I still remember our very first scouting trip out west in May. He took me to Surprise AZ, which is about as far west as you can go and still be in civilization. My opinion only. I'd say it's over an hour from our current house if not more. I was struggling with leaving behind my family and friends and with each passing mile and minute I felt saddened and numb. It didn't help that Chris wasn't sure how to get there so unknowingly he took the most abandoned road. There were miles and miles of nothing but dirt during a monsoon storm. It felt like something out of an old western movie. I looked at him at one point and said something like, "You've got to be kidding me!" Any resistance I had going west was only increasing.

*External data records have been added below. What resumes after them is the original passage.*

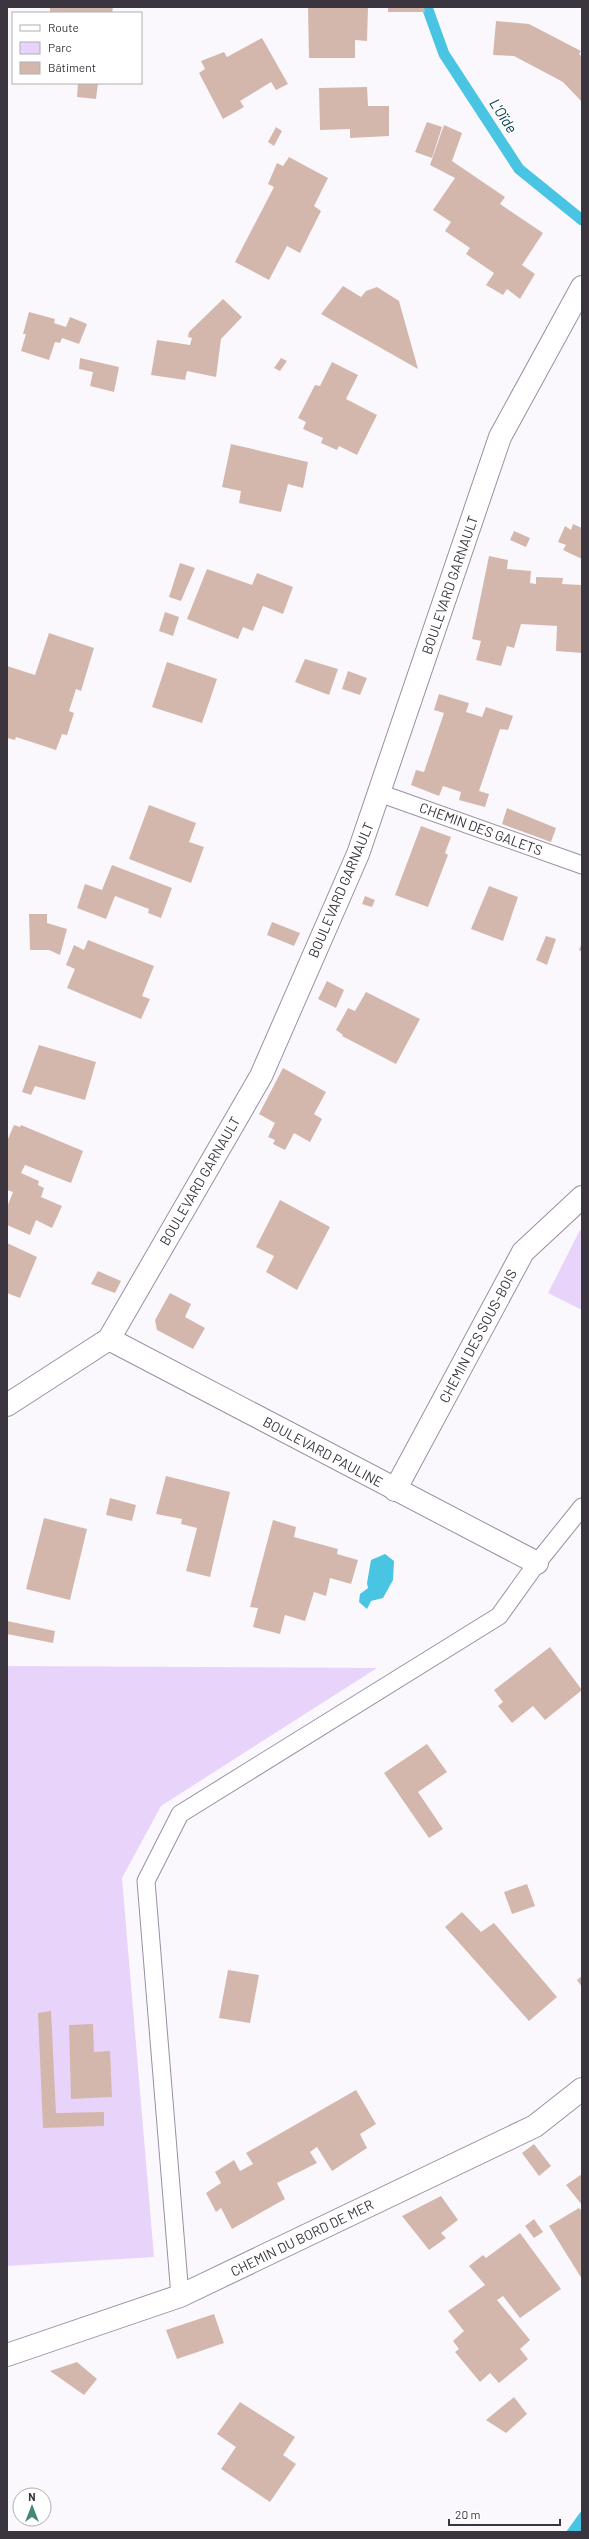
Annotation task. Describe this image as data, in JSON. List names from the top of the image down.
{
  "streets": {
    "street": [
      "BOULEVARD GARNAULT",
      "CHEMIN DES SOUS-BOIS",
      "BOULEVARD PAULINE",
      "CHEMIN DU BORD DE MER"
    ],
    "lane": ["CHEMIN DES GALETS"]
  },
  "crossings": [
    ["BOULEVARD GARNAULT", "CHEMIN DES GALETS"],
    ["BOULEVARD GARNAULT", "BOULEVARD PAULINE"],
    ["CHEMIN DES SOUS-BOIS", "BOULEVARD PAULINE"]
  ],
  "water": ["L'Oïde"],
  "legend": ["Route", "Parc", "Bâtiment"],
  "scale_bar": "20 m",
  "north": "top"
}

After leaving Surprise, which once we GOT there I'll admit was really nice, we headed east towards the Cardinals Stadium. A place I immediately fell in love with AND it's apart of the West Valley. We sat down to order and the manager came up and asked us if this was our first time at her restaurant? We told her it was and we were considering moving out to the west valley, did she have any suggestions as to where to live? The gal, I suspect was in her early thirties, unmarried, begins to tell us all that she loves about the West Valley. Where the best places were, among other things. I had reasons to suspect she did not know the Lord. She gave us the best places to drink & party. While she was talking I felt the Lord asking me, "Would you go West so you can share the gospel with her?" "Would you leave your family and friends and preferences behind so someone like her could know my love through the cross?" That was a life changing moment. I literally had to wipe tears away while she was talking to us my heart was that moved. At that moment the west valley was no longer a place to me but rather
real people who are lost and need gospel centered, mission minded believers to come into their worlds and tell them about the Savior. Now that's not to say I haven't struggled since then but the "where" to go was settled in my mind. I have come to really enjoy our visits to Peoria. There is a lot to love.
So in repeating my husband's words from the Family Meeting, We are going West because:
1. There are lost people there who are going to hell and our heart beats for evangelism
2. There are believers who are choking on the pollution of legalism and condemnation and need to breathe the gospel of grace
3. The day of glory is fast approaching and God will reward those in Christ and condemn those who are not in Him
So although I may always be an East Valley girl deep down, the Lord has given me a heart for the West Valley and I know that in time it too will feel like home.